> [THE INPUT]:
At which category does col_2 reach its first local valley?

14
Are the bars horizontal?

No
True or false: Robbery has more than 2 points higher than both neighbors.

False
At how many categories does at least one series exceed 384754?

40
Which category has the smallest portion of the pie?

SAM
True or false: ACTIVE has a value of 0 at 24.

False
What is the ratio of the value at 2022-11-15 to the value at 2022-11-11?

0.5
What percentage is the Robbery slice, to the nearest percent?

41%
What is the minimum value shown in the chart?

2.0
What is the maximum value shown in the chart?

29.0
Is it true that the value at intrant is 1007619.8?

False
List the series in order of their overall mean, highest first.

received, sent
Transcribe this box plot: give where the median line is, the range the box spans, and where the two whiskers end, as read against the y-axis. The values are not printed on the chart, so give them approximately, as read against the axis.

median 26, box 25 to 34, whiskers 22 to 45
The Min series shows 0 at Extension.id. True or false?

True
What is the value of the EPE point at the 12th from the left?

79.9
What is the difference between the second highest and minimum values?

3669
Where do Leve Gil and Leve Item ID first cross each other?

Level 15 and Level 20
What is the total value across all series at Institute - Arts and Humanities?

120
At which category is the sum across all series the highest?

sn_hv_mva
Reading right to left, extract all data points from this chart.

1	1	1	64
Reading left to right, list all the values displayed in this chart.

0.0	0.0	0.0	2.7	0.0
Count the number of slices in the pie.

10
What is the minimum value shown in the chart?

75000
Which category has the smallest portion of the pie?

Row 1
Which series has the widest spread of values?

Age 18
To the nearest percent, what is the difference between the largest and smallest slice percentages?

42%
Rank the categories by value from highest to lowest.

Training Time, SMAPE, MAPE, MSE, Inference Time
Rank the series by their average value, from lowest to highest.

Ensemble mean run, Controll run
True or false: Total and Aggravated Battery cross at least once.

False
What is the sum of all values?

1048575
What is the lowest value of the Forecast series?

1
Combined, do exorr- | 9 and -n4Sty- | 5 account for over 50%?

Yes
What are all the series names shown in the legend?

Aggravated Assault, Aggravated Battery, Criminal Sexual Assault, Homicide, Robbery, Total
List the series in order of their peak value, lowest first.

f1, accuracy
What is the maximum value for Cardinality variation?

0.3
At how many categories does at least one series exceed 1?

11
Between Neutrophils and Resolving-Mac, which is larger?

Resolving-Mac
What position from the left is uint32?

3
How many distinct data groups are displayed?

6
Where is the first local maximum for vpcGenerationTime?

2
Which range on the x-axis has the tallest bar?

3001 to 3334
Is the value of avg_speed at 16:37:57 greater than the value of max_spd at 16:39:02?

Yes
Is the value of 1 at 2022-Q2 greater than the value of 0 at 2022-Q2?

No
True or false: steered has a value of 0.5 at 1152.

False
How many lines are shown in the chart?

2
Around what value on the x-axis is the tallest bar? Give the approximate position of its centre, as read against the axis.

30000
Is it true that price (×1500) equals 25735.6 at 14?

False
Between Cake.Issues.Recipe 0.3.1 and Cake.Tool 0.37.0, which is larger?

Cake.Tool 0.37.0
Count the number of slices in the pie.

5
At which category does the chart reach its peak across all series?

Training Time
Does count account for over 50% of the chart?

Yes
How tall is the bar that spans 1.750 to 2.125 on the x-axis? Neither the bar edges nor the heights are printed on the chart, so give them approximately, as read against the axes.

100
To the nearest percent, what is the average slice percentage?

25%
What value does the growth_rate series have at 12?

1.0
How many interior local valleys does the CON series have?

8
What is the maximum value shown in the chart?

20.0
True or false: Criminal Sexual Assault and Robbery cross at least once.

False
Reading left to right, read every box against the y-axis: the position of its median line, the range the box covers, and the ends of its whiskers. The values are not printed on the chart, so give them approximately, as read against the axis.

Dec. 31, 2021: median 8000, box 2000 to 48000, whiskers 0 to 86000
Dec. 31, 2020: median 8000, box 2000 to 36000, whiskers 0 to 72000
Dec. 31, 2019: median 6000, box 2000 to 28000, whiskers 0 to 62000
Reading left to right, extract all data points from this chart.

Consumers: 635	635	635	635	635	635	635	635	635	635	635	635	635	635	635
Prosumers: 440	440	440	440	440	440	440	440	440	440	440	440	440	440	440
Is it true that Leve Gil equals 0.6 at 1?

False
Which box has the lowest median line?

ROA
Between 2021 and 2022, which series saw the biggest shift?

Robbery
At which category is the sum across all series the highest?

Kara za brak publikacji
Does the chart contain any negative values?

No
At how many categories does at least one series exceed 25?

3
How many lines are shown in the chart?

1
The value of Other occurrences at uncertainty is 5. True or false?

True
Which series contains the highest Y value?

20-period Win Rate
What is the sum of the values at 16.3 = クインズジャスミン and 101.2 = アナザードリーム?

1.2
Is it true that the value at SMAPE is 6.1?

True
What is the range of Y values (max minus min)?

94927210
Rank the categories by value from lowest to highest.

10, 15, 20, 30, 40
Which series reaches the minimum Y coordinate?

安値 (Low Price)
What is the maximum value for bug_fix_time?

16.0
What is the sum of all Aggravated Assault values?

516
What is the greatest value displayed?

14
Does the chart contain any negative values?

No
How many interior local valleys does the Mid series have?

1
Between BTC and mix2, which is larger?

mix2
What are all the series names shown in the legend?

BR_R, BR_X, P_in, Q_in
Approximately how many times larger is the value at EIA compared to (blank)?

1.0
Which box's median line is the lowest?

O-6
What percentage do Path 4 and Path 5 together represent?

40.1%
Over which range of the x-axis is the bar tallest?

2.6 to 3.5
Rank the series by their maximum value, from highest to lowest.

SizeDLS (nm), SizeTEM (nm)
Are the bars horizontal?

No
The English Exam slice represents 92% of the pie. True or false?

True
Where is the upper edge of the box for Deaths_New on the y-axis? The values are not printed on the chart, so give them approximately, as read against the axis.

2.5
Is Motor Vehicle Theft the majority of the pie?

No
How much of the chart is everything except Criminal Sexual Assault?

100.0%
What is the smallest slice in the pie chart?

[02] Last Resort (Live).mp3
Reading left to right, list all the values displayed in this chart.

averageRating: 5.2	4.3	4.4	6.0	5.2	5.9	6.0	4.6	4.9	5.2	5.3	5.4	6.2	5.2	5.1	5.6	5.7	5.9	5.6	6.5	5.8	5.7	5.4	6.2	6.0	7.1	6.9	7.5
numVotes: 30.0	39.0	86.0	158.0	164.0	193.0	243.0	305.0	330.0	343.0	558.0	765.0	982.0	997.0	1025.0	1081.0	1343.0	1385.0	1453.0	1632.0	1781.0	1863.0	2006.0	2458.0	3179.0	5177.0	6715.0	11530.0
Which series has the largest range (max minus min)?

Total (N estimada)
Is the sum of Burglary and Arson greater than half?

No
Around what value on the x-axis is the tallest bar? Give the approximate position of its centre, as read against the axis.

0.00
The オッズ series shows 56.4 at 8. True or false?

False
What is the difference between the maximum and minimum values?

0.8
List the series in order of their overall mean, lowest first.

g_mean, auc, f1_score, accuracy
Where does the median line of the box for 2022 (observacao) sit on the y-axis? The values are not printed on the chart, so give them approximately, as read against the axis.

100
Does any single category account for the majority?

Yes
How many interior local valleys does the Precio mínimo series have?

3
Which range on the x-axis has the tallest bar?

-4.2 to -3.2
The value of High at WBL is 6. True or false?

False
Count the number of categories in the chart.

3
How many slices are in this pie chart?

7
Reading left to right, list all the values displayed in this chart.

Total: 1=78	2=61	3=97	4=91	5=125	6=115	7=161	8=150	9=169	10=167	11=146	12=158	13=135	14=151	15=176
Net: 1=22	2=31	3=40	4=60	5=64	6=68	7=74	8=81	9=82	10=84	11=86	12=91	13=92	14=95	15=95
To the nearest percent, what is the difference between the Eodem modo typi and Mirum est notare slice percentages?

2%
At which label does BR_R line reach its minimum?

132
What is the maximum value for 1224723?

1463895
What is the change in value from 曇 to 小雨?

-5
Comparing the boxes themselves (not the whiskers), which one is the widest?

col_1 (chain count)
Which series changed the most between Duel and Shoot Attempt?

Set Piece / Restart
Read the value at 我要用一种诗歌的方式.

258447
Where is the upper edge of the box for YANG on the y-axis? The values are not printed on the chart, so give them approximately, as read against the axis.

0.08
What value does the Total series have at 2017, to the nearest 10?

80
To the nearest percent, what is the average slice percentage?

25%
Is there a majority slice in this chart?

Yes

> [EXERCISE DETAILS]: Return every line from the records above that contains the string "once", matching case exactly.

> [ANSWER SPACE]:
True or false: Total and Aggravated Battery cross at least once.
True or false: Criminal Sexual Assault and Robbery cross at least once.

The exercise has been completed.